**Vorliegender Text**
◇ ◇ ◇ ◇ ◇
Wie Essen und Treibstoff an die Waldbrand-Front in der Sächsischen Schweiz kommen

Ein ganzes Stück vor dem Ziel versagte das eigene Fahrzeug den Dienst. Das Gelände war einfach zu steil und unwegsam, mit dem Auto ging es keinesfalls weiter. Doch das sensible Transportgut duldete keine Pause, irgendwie musste es den Berg hinauf. Die Helfer besorgten sich vom Forst eine Waldraupe, so ein kleines Vehikel mit Ketten, daran befestigten sie den Anhänger. Man bewegte sich im gemächlichen Tempo, aber immerhin ging es vorwärts. Über eine Stunde brauchten sie bis zum Einsatzort, irgendwo hinter dem Zeughaus im Großen Zschand, mitten im Nationalpark Sächsische Schweiz.
Dort oben waren die Männer seit Tagen beschäftigt, den verheerenden Waldbrand, der in der Nacht zum 25. Juli zunächst in der Böhmischen Schweiz ausgebrochen war, zu löschen. Denn der Wind hatte die Flammen rasch über die Grenze getragen. Und die Feuerwehrleute brauchten in dem kräftezehrenden Kampf unbedingt etwas zu essen, Kohlenhydrate, Energie, Kraft. Der Nahrungs-Nachschub nahte in diesem Tag auf ungewöhnlichem Schlepper-Gespann. „Denn die Einsatzkräfte vor Ort“, sagt Susan Schmidt, „sollen mindestens eine warme Mahlzeit pro Tag haben.“
Susan Schmidt ist zuständig für die Öffentlichkeitsarbeit beim Ortsverband Pirna des Technischen Hilfswerkes (THW), bei einigen Essen-Fahrten unterstützte sie selbst, weil Personal rar war. Zusammen mit anderen THW-Kameraden ist sie zurzeit am Feuerwehrdepot in Bad Schandau stationiert, da, wo alle Fäden für den großen Rettungseinsatz zusammenlaufen. Das THW ist mit mehreren Einheiten ehrenamtlicher Helfer vor Ort, es ist eines der vielen wichtigen Rädchen im Gesamtgetriebe, ohne die diese Löschaktion nicht so laufen würde, wie sie läuft.
◇ ◇ ◇ ◇ ◇
[Zeilen, einer Sammlung entnommen]
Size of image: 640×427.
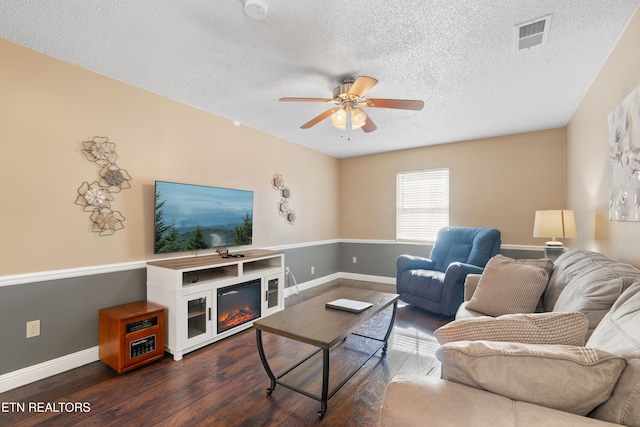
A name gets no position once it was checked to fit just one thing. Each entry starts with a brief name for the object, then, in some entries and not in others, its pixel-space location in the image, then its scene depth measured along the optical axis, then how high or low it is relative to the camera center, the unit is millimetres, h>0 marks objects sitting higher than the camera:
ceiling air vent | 1809 +1206
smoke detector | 1634 +1200
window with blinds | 4770 +192
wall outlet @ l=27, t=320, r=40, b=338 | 2117 -843
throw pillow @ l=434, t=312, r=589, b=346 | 976 -401
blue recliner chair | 3330 -672
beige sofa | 721 -439
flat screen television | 2852 -24
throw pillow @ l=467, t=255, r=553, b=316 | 2014 -534
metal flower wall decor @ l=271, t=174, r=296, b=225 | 4312 +252
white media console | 2479 -774
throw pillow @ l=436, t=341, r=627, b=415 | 746 -426
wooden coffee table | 1732 -724
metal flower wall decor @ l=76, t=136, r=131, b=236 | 2424 +232
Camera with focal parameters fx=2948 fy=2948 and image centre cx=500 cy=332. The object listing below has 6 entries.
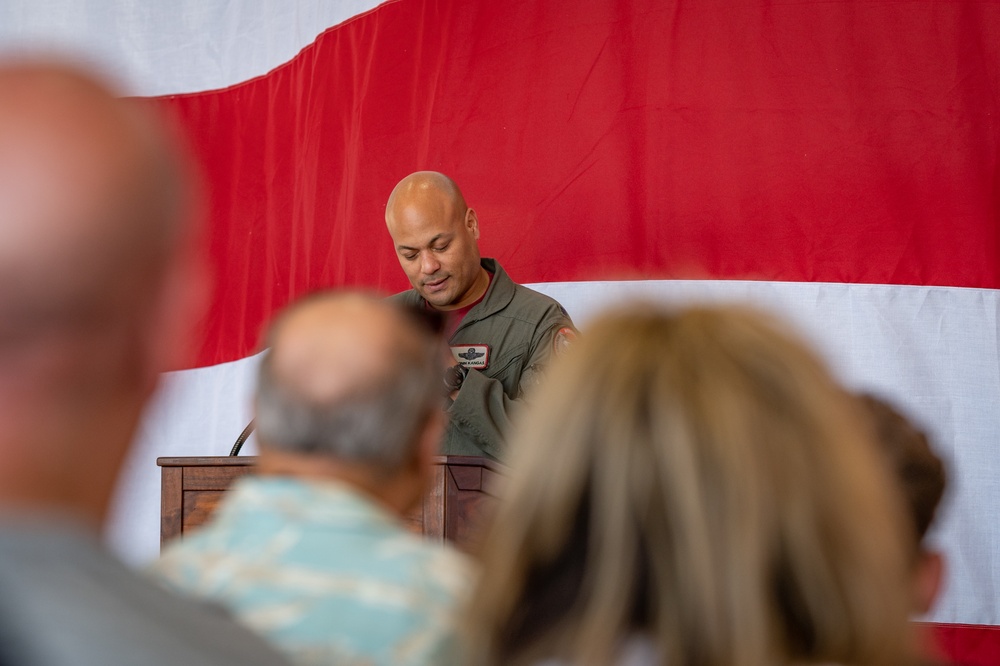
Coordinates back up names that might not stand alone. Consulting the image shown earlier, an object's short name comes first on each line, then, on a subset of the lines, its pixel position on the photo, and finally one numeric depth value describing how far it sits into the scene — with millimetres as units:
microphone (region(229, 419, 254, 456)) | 5125
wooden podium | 4773
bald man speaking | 5340
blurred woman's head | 1882
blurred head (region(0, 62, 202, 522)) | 1148
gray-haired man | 2341
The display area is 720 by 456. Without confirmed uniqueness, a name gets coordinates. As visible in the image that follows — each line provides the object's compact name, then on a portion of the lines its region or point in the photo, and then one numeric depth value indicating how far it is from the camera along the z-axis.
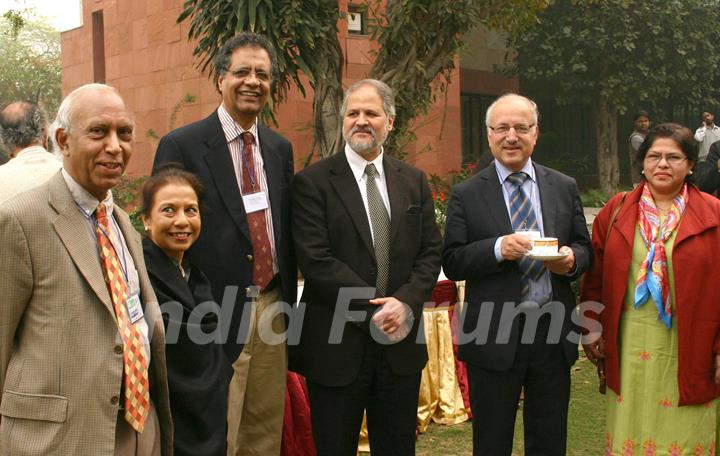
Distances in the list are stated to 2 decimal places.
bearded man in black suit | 3.33
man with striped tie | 3.49
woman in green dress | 3.50
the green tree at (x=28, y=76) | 40.94
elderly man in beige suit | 2.17
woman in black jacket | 2.83
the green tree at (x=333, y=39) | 7.95
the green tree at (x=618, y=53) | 19.25
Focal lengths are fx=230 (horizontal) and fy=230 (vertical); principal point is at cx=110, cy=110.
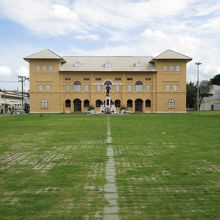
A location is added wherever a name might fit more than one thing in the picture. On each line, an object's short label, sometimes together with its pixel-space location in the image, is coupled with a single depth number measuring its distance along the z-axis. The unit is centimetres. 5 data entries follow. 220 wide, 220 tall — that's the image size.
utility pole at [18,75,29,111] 5372
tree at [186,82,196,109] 6527
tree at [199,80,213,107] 6635
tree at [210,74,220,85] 7307
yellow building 4859
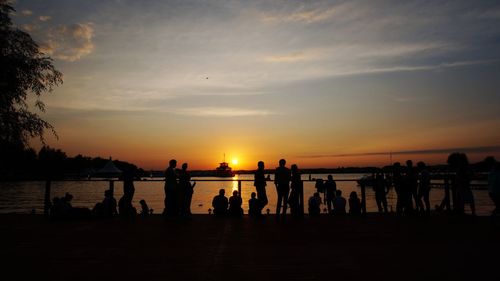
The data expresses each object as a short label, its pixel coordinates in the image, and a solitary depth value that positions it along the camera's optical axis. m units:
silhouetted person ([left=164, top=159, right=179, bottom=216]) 12.85
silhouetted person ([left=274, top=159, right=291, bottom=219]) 12.19
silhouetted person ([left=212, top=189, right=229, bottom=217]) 13.48
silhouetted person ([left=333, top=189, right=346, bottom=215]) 14.12
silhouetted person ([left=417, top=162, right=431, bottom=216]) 13.07
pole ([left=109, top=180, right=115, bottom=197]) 13.34
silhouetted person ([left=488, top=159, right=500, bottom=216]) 11.00
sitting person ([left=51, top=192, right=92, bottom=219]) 12.01
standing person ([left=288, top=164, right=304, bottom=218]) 12.95
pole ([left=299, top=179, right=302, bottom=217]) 13.19
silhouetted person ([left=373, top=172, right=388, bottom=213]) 15.12
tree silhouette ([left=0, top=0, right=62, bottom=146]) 21.16
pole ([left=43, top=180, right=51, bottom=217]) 12.87
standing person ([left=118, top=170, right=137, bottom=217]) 13.68
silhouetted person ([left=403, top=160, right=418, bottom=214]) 13.39
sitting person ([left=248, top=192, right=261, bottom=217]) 13.11
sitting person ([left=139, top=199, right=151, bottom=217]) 16.56
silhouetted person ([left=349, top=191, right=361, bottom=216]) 13.94
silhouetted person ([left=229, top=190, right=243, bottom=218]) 13.09
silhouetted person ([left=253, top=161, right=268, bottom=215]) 12.84
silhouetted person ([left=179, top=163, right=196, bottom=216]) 12.75
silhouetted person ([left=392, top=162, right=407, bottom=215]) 13.59
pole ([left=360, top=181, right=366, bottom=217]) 13.10
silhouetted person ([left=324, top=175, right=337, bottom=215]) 16.16
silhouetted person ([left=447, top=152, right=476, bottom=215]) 12.35
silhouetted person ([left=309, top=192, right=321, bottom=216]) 15.36
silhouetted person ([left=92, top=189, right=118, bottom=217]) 12.85
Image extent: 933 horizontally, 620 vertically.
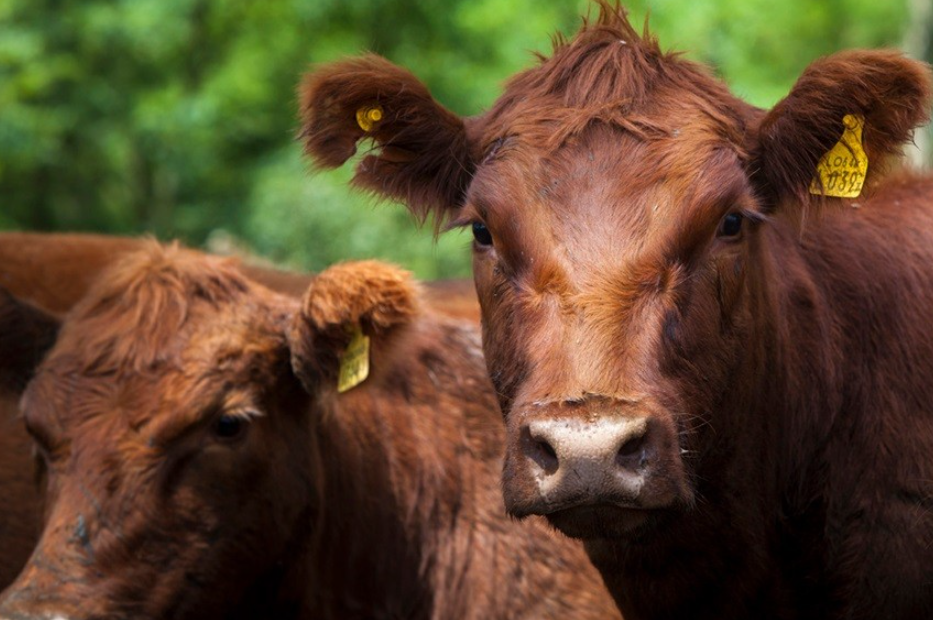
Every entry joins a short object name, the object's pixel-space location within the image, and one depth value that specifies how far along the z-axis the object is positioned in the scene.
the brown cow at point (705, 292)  8.01
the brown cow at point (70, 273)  14.62
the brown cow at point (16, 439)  12.22
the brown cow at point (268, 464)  10.45
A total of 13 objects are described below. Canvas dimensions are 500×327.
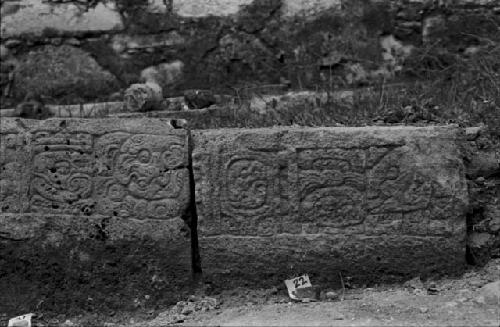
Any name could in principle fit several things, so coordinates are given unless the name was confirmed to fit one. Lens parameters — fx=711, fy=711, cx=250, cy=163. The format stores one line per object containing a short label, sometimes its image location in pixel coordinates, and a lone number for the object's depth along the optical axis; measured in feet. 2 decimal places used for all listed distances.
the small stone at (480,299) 9.22
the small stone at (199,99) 13.11
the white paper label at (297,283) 10.11
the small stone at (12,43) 14.79
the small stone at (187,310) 9.98
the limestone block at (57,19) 14.58
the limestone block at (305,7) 14.10
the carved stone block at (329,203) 9.93
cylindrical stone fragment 12.84
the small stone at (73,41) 14.61
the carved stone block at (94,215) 10.35
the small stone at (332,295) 9.95
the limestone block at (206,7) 14.25
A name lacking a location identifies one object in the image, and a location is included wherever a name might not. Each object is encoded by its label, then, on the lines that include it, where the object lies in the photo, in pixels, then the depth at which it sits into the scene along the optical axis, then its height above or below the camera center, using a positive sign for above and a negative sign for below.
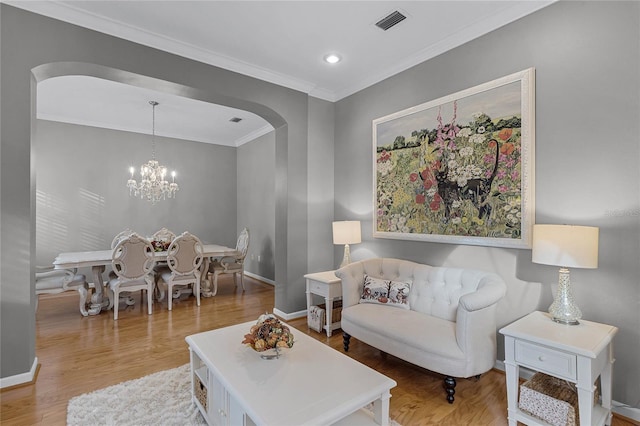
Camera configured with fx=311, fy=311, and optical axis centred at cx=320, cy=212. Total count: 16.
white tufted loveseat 2.18 -0.90
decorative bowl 1.85 -0.75
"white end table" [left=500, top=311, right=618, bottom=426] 1.68 -0.83
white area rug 2.02 -1.34
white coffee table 1.43 -0.89
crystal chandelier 5.31 +0.56
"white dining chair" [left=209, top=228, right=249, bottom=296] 5.36 -0.92
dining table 4.11 -0.69
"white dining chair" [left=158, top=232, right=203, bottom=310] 4.62 -0.76
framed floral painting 2.55 +0.44
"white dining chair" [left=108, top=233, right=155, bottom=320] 4.15 -0.71
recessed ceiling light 3.40 +1.73
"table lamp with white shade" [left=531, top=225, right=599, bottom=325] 1.90 -0.25
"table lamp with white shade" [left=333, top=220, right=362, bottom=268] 3.72 -0.22
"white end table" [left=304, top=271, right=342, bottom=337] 3.42 -0.86
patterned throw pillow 3.00 -0.77
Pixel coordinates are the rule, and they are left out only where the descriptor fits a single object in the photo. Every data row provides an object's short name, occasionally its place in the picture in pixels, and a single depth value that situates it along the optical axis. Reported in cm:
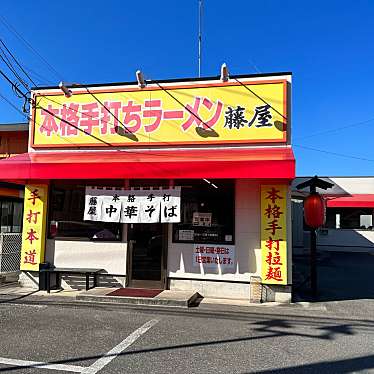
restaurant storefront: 873
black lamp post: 970
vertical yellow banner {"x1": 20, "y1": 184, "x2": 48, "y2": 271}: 977
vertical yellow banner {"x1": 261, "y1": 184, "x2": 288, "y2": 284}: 859
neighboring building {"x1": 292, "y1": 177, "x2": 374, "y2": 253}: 2239
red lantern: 950
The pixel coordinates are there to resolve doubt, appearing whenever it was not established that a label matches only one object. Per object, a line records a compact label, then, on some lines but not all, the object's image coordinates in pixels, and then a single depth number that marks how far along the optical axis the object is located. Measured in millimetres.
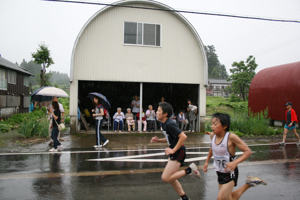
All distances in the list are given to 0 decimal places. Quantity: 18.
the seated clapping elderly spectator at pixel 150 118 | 13825
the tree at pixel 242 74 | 47781
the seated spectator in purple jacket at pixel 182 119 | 14445
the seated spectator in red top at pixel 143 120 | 13745
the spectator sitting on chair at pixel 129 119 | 13703
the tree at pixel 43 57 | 23720
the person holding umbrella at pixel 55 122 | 8602
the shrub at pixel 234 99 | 47125
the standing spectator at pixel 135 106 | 14305
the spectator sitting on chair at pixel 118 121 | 13422
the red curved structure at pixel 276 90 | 15995
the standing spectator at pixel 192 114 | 14119
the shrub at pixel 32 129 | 10766
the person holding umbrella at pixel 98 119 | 9219
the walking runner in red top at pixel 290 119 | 10045
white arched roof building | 12828
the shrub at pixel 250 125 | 12977
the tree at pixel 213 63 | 102750
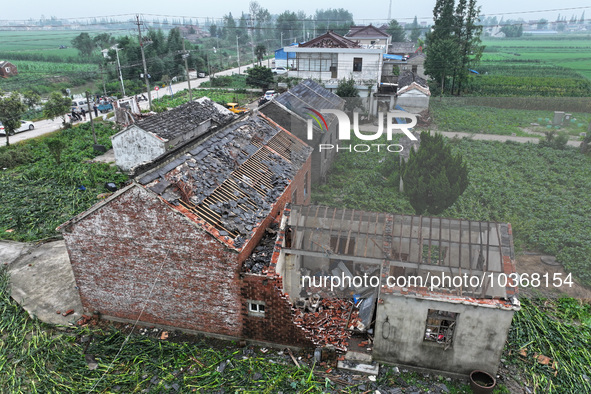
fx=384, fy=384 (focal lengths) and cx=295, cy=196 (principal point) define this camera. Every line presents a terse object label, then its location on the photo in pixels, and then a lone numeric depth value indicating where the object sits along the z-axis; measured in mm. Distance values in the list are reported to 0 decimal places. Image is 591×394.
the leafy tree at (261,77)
◇ ◇ ◇ ◇ ◇
**Zu erledigende Aufgaben**
(1) Schreiben Sie aus dem Text über die Versorgung an der Waldbrand-Front die Stelle zwischen „Ein ganzes Stück“ und „Nationalpark Sächsische Schweiz.“, beide eingeschlossen, wortgetreu ab.
(2) Bitte führen Sie den Text über die Versorgung an der Waldbrand-Front an der Stelle weiter, an der er endet.
Die Zeilen stehen in keinem Zusammenhang mit dem Text über die Versorgung an der Waldbrand-Front.

**Lösungen zur Übung**
(1)
Ein ganzes Stück vor dem Ziel versagte das eigene Fahrzeug den Dienst. Das Gelände war einfach zu steil und unwegsam, mit dem Auto ging es keinesfalls weiter. Doch das sensible Transportgut duldete keine Pause, irgendwie musste es den Berg hinauf. Die Helfer besorgten sich vom Forst eine Waldraupe, so ein kleines Vehikel mit Ketten, daran befestigten sie den Anhänger. Man bewegte sich im gemächlichen Tempo, aber immerhin ging es vorwärts. Über eine Stunde brauchten sie bis zum Einsatzort, irgendwo hinter dem Zeughaus im Großen Zschand, mitten im Nationalpark Sächsische Schweiz.

(2)
Riesiger Bedarf an Benzin
Das Feuer war in der Nacht zu einem Montag ausgebrochen, in der darauffolgenden Nacht wurde das THW alarmiert, das Landratsamt brauchte dringend zusätzliche Helfer. Das THW Pirna übernahm mit Kollegen aus Dippoldiswalde die Tanklogistik, denn die Technik an den Einsatzorten forderte unablässig Nachschub. Pumpen fürs Löschwasser, Kettensägen und Fahrzeuge brauchten Treibstoff.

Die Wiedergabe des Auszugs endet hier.